◆ Problem set
A. Decide whether each statement agrees with the passage on HMPC fluorescence, answering yes or no and quoting the words of the passage that decide it: (i) Without Zn²⁺, HMPC shows two emission peaks, at 400 nm and 427 nm. (ii) The new emission peak that appears when Zn²⁺ is added is blue-shifted. (iii) The spectra in Fig. 2(a) were recorded in CH₃CN–HEPES buffer at pH 7.4.
B. Carry on the passage on HMPC fluorescence past its last part, the Fig. 2 caption.
---------- Page extract ----------
In the fluorescence experiment, the receptor HMPC exhibited two emission peaks centered at 400 nm and 427 nm (λ_ex = 318 nm). However, with the gradual addition of Zn²⁺ to the HMPC solution, a new red shifted emission peak generated at 490 nm with strong fluorescence enhancement by the appearance of naked eye blue color. As expected, HMPC initially exhibited weak fluorescence at 490 nm when excited at 318 nm, with a low quantum yield (Φ₀ = 0.1415). Upon addition of increasing amounts of Zn²⁺, about a 2-fold increase in fluorescence quantum yield (Φ/Φ₀ = 0.259/0.142 = 2, λ_em = 490 nm) was observed (Fig. 2).

Fig. 2 (a) Fluorescence spectra of HMPC (c = 5 × 10⁻⁵ M) in CH₃CN–HEPES buffer (9 : 1, v/v, pH = 7.4) upon addition of 0 to 5 equiv. of Zn²⁺ (c = 10⁻⁵ M). Inset: changes of emission color on addition of Zn²⁺ ions (b) changes of emission intensity of HMPC as a function of Zn²⁺ concentration including error bars (error amount, 5%; Y error bar for both [±] deviation).
---------- Records supplied ----------
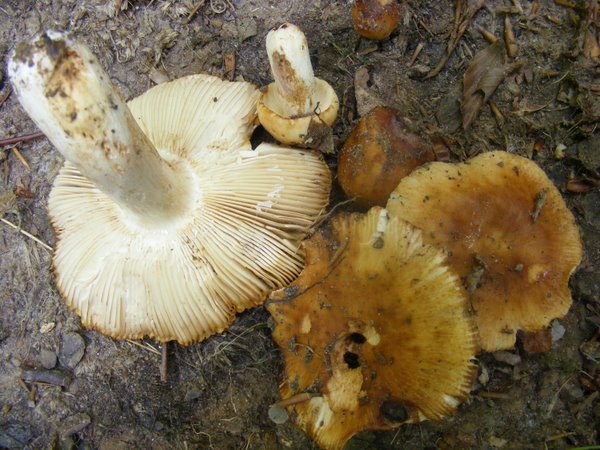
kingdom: Fungi
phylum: Basidiomycota
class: Agaricomycetes
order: Russulales
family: Russulaceae
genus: Russula
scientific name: Russula foetens
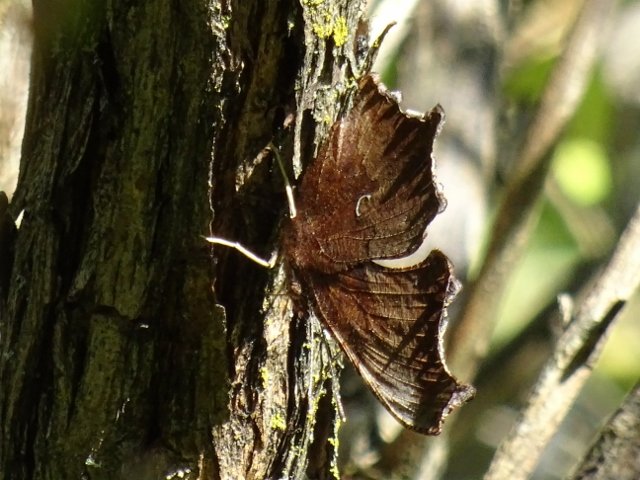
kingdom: Animalia
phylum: Arthropoda
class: Insecta
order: Lepidoptera
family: Nymphalidae
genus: Polygonia
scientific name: Polygonia comma
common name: Eastern Comma
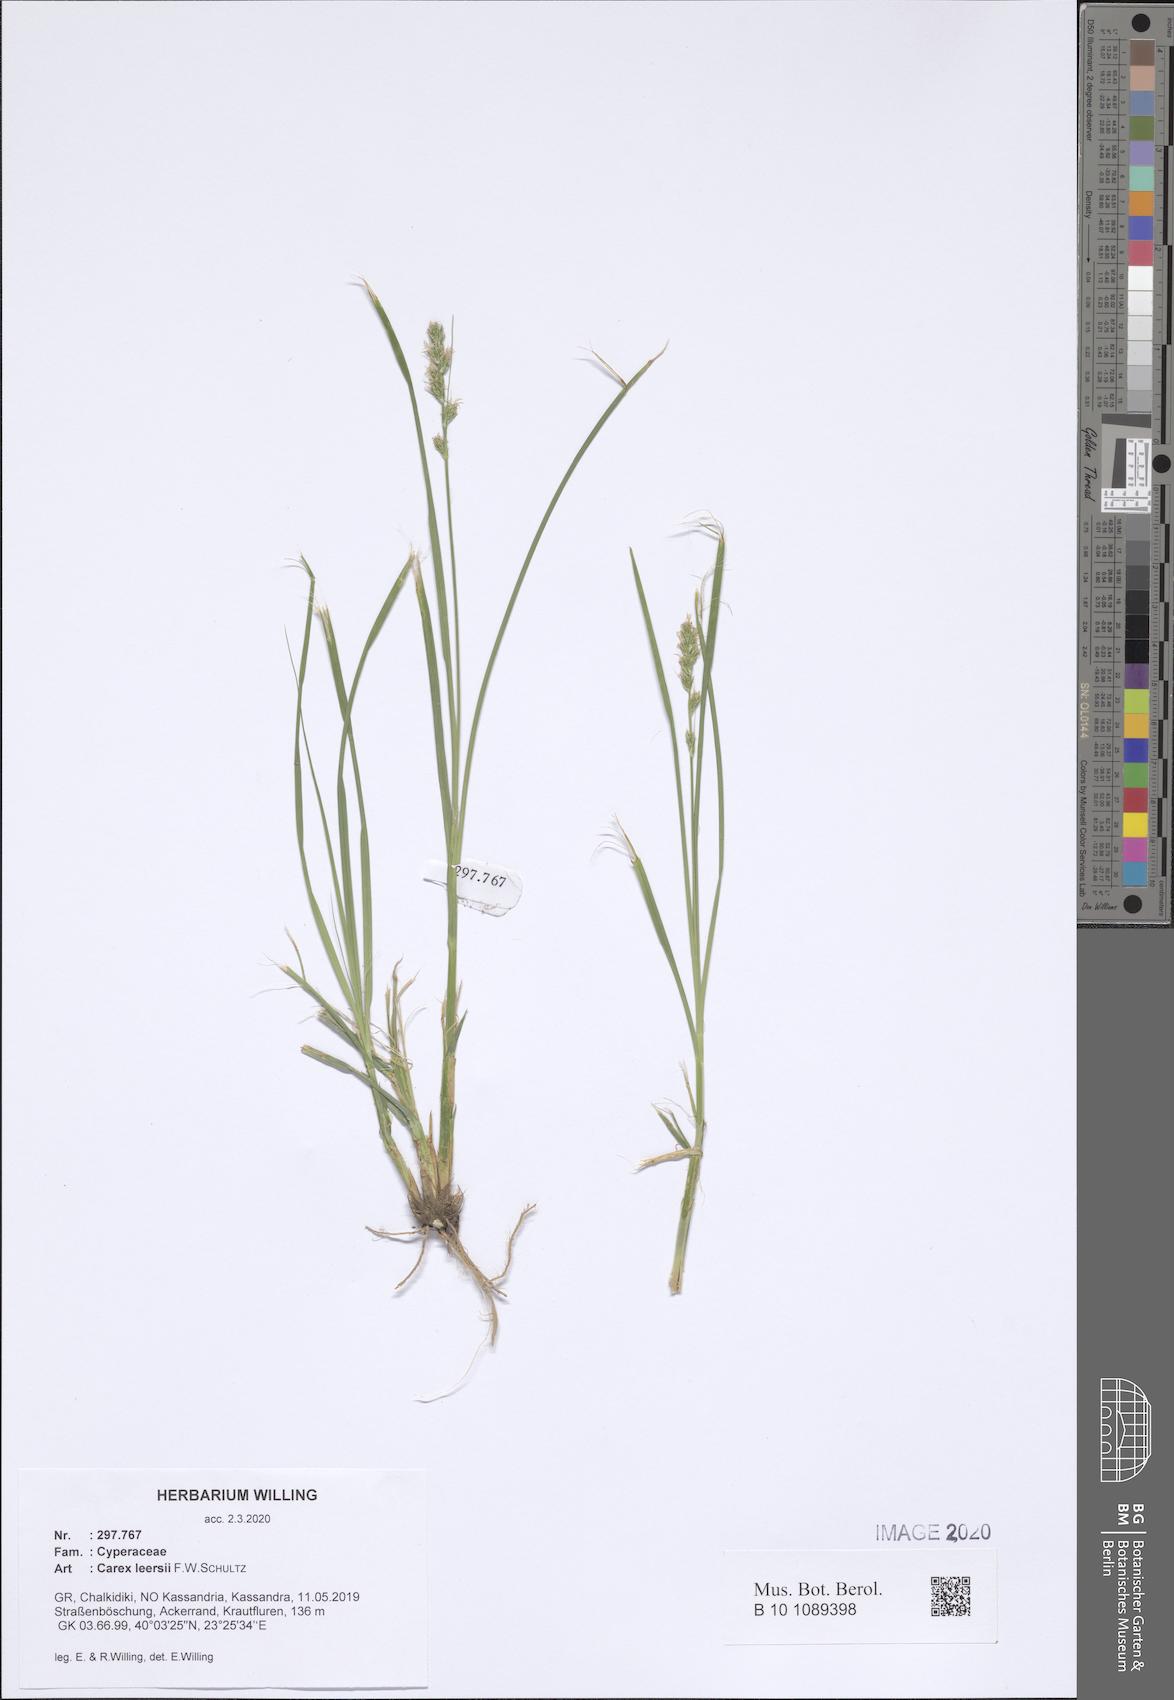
----------
◆ Expected results
A.
(i) Yes: "the receptor HMPC exhibited two emission peaks centered at 400 nm and 427 nm (λ_ex = 318 nm)".
(ii) No: "a new red shifted emission peak generated at 490 nm".
(iii) Yes: "in CH₃CN–HEPES buffer (9 : 1, v/v, pH = 7.4)".

B.
One of the challenges for Zn²⁺ probes is to develop systems that are selective over a wide range of potentially competing ions, such as Mn²⁺, Cr³⁺, Pb²⁺, Fe²⁺, Co²⁺, Ni²⁺, Hg²⁺, Cd²⁺, Fe³⁺, and Cu²⁺. HMPC showed almost negligible effects on its fluorescence behavior in the presence of these competing ions, thereby maintaining its selectivity toward Zn²⁺ by naked eye as well as in the fluorescence spectra (Fig. 3).

Fig. 3 (a) Fluorescence color changes of HMPC in presence of various cations. (b) Fluorescence titration spectra of HMPC (c = 5 × 10⁻⁵ M) in HEPES buffered aqueous CH₃CN (9 : 1, v/v) upon addition of 15 equiv. of different metal ions. (c) A comparative fluorescence response of HMPC by bar representation in presence of different cations.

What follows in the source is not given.